In 2006, direct sellers remained the dominant distribution channel for fragrances, accounting for 60% of regional value sales. Notable new launches included Lily Essence by O Boticário, which shot to the number one position in Brazil—the region’s largest market—shortly after an innovative launch including short message service (SMS) marketing. Going forward, Latin American consumers are likely to continue opting for national products over imported ones, due to their lower prices, which are a significant factor impacting purchasing decisions in a market where 50% of consumers have an annual disposable income of less than $1,000.

The growth rate of fragrances in Eastern Europe was only slightly impacted by the Russian law entitled “On State regulation of the turnover of alcohol and alcohol-containing products,” which brought about a crisis in that country’s market in 2006. The law, which came into force on July 1, 2006, required producers, distributors, and retailers of alcohol-based perfumes, cosmetics and household cleaners that contain more than 1.5% ethanol to obtain two new licenses: one for possessing and one for selling such products. In addition, the companies were required to report data on the movement of these products to the Federal Tax Service. The rule was intended to regulate the industry as part of efforts to curb counterfeiting. However, it appeared to be not only ineffective, but also left cosmetics companies unable to produce, import or distribute perfume or other products containing alcohol. This law has now been amended to reduce the impact on the industry, indicating that positive growth forecasts are likely to be realized in the future.

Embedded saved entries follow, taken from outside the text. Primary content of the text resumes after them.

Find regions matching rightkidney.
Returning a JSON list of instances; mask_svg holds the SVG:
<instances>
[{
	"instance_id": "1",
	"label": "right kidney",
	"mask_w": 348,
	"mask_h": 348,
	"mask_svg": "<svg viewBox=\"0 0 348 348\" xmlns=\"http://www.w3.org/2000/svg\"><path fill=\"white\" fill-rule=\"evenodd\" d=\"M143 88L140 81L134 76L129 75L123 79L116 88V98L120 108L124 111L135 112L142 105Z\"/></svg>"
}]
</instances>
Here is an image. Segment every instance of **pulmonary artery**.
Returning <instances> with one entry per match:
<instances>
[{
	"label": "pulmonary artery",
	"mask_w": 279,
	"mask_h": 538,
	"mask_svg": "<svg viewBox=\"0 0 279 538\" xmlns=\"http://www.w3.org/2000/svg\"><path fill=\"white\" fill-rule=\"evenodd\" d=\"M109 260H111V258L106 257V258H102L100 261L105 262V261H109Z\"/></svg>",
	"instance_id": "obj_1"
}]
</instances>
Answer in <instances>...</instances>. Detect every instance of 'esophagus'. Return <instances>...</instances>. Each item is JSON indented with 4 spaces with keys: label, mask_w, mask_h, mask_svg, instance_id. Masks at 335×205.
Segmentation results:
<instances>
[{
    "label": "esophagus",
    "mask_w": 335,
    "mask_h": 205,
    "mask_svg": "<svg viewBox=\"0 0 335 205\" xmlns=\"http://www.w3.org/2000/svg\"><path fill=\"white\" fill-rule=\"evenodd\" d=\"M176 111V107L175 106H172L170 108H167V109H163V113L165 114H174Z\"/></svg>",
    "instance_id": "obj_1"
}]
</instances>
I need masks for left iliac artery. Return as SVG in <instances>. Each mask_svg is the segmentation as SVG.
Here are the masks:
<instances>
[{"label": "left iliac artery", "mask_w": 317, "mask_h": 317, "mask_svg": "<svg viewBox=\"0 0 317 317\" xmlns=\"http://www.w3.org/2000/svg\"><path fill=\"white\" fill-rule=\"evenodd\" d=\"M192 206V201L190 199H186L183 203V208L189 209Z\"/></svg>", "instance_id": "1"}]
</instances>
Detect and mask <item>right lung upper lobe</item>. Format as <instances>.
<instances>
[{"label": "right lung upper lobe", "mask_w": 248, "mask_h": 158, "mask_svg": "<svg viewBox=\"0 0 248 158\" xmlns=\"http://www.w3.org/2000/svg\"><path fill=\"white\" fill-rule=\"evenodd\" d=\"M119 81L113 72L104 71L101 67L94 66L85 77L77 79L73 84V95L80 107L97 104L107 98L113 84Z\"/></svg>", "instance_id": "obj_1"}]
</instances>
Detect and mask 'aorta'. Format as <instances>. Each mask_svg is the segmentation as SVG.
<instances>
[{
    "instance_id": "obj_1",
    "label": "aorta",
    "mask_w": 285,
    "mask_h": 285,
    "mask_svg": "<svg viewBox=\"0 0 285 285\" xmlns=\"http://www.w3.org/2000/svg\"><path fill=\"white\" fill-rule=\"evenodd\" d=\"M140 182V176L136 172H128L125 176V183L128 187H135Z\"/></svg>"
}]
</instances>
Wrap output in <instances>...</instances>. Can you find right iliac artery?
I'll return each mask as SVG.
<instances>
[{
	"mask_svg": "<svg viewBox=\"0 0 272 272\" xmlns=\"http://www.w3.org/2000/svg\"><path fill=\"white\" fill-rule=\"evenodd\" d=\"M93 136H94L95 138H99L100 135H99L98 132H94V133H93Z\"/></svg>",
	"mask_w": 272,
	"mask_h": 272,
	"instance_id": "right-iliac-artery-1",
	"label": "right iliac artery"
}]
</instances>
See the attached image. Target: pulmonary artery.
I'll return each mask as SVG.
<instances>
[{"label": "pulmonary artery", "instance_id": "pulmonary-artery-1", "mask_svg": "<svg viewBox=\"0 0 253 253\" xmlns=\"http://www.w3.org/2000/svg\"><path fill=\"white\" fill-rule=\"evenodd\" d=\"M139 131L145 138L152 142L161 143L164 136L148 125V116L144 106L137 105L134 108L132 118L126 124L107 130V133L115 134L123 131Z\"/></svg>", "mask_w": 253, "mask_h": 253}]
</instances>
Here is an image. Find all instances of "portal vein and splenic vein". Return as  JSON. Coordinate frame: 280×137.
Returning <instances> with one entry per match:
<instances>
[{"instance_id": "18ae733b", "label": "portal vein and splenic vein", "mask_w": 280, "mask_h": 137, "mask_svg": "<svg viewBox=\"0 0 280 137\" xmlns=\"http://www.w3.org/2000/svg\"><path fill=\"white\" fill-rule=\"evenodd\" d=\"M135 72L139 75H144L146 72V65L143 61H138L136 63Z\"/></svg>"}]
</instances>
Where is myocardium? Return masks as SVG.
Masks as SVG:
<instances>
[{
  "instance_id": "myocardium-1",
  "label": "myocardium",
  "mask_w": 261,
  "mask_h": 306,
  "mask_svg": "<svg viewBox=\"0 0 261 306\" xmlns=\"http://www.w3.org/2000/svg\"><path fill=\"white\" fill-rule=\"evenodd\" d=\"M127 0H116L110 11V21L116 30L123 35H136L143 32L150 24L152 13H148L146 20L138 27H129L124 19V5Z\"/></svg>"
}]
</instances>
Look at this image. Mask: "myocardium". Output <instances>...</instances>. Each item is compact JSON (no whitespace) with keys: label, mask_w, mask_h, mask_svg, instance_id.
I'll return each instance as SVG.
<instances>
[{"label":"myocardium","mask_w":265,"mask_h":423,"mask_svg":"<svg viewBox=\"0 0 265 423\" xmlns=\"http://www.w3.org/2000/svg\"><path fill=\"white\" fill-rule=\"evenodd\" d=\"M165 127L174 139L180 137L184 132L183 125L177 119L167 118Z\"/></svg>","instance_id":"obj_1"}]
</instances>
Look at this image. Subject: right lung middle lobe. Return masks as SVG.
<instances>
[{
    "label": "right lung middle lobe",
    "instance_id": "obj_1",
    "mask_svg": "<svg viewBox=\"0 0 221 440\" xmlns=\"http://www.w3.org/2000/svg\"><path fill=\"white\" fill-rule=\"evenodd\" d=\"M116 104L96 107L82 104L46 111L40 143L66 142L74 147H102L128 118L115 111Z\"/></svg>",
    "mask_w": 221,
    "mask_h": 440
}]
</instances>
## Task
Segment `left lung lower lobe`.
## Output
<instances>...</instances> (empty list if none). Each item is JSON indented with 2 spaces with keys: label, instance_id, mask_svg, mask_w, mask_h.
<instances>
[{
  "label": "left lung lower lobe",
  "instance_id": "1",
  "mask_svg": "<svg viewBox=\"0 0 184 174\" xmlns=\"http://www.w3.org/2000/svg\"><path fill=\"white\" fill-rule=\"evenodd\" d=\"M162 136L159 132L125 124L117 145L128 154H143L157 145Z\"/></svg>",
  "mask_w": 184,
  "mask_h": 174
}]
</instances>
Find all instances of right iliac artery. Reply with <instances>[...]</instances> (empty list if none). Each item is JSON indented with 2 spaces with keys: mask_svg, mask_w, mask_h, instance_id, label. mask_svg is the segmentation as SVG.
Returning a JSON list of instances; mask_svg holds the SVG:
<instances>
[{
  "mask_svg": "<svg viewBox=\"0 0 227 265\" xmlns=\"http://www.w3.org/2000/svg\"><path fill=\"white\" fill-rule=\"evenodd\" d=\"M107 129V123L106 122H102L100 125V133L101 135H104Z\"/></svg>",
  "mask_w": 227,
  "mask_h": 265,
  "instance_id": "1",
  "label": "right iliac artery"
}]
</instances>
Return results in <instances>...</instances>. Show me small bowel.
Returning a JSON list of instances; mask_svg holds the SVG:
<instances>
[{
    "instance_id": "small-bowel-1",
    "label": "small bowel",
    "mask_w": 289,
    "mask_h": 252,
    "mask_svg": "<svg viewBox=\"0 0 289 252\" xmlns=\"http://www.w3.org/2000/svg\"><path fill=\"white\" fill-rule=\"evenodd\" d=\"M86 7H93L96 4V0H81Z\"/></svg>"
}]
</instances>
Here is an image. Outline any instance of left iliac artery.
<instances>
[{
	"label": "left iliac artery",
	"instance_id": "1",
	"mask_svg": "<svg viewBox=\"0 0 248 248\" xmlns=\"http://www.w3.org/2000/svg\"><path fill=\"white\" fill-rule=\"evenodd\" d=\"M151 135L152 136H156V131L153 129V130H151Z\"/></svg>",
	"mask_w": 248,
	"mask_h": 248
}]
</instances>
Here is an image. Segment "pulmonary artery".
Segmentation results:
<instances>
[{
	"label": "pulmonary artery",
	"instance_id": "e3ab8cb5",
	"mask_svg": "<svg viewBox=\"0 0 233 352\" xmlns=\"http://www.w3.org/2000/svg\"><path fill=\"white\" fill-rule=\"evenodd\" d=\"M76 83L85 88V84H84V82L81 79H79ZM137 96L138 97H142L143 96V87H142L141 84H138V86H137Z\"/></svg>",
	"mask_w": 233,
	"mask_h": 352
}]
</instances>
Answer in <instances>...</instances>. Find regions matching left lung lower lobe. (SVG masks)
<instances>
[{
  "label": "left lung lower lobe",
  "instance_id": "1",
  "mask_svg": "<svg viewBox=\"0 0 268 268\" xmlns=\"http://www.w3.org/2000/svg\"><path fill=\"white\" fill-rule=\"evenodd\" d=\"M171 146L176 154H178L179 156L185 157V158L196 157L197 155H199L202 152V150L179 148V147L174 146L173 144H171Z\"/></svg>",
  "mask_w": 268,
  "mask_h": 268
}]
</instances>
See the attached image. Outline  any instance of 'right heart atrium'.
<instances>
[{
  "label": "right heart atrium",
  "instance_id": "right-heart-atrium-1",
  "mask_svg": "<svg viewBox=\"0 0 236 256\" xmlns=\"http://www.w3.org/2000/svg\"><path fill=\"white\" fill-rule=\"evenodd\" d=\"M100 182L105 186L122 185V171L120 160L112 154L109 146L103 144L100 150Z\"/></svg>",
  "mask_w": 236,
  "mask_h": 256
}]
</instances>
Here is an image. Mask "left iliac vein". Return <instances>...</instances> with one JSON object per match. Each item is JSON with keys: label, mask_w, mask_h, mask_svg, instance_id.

Mixed Fortunes in Asia Pacific

Euromonitor International has observed that, aside from Australasia, Asia-Pacific is the smallest regional market for fragrances, accounting for less than 7% of global US dollar value sales in 2006. Cultural and economic drivers are responsible for this distinction. With the exception of highly Westernized societies, such as Hong Kong and Singapore, where a high proportion of sales are made to expatriates, per capita usage remains limited, due to the perception of fragrances as extravagant luxury items. In countries such as India, sales are further hindered by the wide presence of black market and counterfeit goods, as well as the enduring popularity of traditional indigenous perfumes, such as attar. Fragrances are also a relatively novel concept to both China and Japan, where such products have a somewhat unsavory image due to their association with the elimination of body odor.